Want a furry friend? Try a Chilean tarantula

PUBLISHED : Monday, 10 June, 2013, 12:00am
UPDATED : Monday, 10 June, 2013, 3:25am


As pets go, they are low-maintenance. No muss, no fuss, nice and quiet, and even a bit furry. So, how about snuggling up with a giant, non-biting tarantula?

A farm in Chile exports the palm-sized creatures to Asia, Europe and the US for sale as exotic household companions.

They go for US$25 each plus shipping, and need to be fed just once a week, preferably live cockroaches or worms. And they live a long time - up to 25 years in the case of females.

"Not everyone can keep a dog or cat. Tarantulas are cheaper and do not need as much attention. What's more, the world has changed and what with technology and cable television, people are learning about this kind of exotic animal and want one for their home," said Juan Gonzalez, a vet at the farm.

The farm is owned by Juan Pablo Orellana, an agronomist who gathers and raises these Chilean rose-hair tarantula.

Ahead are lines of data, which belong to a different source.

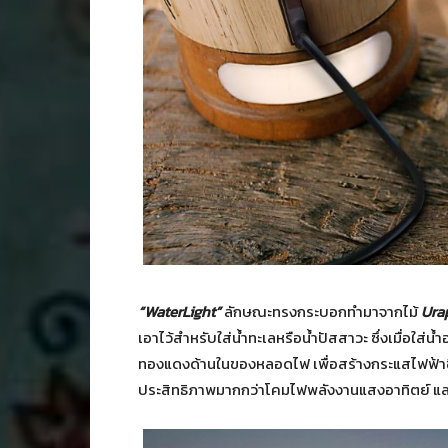
“WaterLight”
ลักษณะทรงกระบอกทำมาจากไม้
Ura
เอาไว้สำหรับใส่น้ำทะเลหรือน้ำปัสสาวะ ซึ่งเมื่อใส่
ทองแดงด้านในของหลอดไฟ เพื่อสร้างกระแสไฟฟ้าขึ้น
ประสิทธิภาพมากกว่าโคมไฟพลังงานแสงอาทิตย์ และ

Orellana's farm in Batuco exports about 30,000 of them a year. They travel in boxes with holes in them and a certificate that could be seen as a pedigree.

"For me the best part is going out to find new spiders," Orellana said. He gathers arachnids in hills outside the Chilean capital Santiago, and also raises and breeds species that are hardest to find.

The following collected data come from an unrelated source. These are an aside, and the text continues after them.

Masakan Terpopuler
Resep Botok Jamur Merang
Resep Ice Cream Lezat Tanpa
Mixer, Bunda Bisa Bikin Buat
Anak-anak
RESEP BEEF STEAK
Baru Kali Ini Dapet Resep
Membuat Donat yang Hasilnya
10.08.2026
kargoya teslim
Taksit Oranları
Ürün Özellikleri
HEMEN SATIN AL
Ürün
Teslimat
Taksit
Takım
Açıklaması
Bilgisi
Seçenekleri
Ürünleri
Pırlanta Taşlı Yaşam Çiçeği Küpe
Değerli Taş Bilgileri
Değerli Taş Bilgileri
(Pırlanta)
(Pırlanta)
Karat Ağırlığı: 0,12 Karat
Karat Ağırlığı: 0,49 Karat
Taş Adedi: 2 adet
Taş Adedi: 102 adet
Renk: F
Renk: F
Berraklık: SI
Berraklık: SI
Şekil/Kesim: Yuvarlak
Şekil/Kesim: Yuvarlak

In Chile, only 11 species of tarantula have been formally classified scientifically, but he himself possesses 20 different kinds. His farm boasts a rainbow of tarantulas: some have red abdomens, others have copper-coloured skin, and they have varying degrees of hairiness.

After filling his house with pet spiders, Orellana founded his company, called Andespiders, employing family members.

The United States is the farm's main client, and a volume-oriented wholesale one, while European buyers seek fewer tarantulas but a wider variety of species, Gonzalez said.

In recent months the farm has also delivered critters to the University of Antofagasta in northern Chile, which is researching the cancer-fighting features of Chilean spider and scorpion venom.